Concernant la possibilité d’une
participation au gouvernement, la position du PCP est claire. Il ne s’agit pas
d’une position de principe, mais plutôt de savoir quels intérêts seront pris en
compte. Le PCP est prêt à prendre part au gouvernement, du moment que celui-ci
travaille dans les intérêts de ceux qui travaillent et de ceux qui ont
travaillé. Pour l’instant toutefois, tant le PS que les formations de droite
(PSD, CDS, PP) s’entendent sur les grandes lignes et ont une part de
responsabilité égale dans la politique de droite incrémentée jusqu’ici. Aucune
alliance n’est donc possible.
Cette rencontre a ainsi été l’occasion de
prouver que le Portugal peut aspirer à un avenir meilleur; mais sans une rupture
de fond avec tous les acteurs coupables de la situation catastrophique que vit
le pays, aucune amélioration des conditions de vie des travailleurs et du
peuple en général n’est possible. Cette politique de rupture, seuls le Parti
communiste portugais et son alliance électorale, la CDU, la portent et quel que
soit le résultat électoral, il n’est pas question de s’en soustraire. «Si on
lutte, on ne gagne pas toujours, mais si on ne lutte pas, on est sûr de
perdre»; telle a été la conclusion de Jerónimo de Sousa.

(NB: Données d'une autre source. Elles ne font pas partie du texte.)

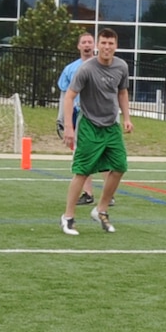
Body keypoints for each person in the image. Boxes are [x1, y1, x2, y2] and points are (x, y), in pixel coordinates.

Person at [58, 27, 133, 236]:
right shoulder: (86, 69)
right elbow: (69, 96)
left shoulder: (121, 66)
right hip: (90, 125)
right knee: (82, 171)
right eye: (103, 43)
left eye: (111, 43)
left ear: (116, 46)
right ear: (98, 46)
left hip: (111, 126)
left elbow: (123, 92)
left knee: (119, 166)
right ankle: (68, 217)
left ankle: (100, 209)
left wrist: (126, 118)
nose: (107, 47)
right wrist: (69, 128)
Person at [57, 32, 97, 205]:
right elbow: (65, 95)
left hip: (100, 116)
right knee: (82, 153)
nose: (87, 45)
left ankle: (108, 195)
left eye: (90, 42)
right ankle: (88, 193)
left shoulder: (103, 66)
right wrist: (64, 120)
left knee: (106, 154)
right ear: (79, 46)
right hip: (79, 116)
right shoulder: (71, 69)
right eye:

La lutte pour le progrès, justice sociale
et la démocratie avancée en vue du socialisme, le PCP n’est pas près de
l’abandonner. «Le PCP est un parti avec une longue histoire de cohérence [...]
qui ne travaille pas pour ses propres intérêts, mais pour les intérêts du
peuple avec qui il combat en permanence et pas seulement lorsqu’il s’agit de
réclamer des voies.»
Le PCP a lancé sa campagne électorale plus
tôt en juin en organisant une marche nationale «La force du peuple» à laquelle
se sont joints plus de 100 000 manifestants à Lisbonne. Un message important qui rappelle à quel
point les communistes, d’une part, sont prêts à lutter du côté du peuple, et
d’autre part, que leur idéologie n’est pas désuète mais bien en lien avec les
revendications populaires. «Nous ne sommes pas au-dessus des gens. Nous sommes
des hommes et des femmes avec des valeurs et une foi concrètes. [...] Nous
servons la cause la plus noble: servir le peuple et les travailleurs».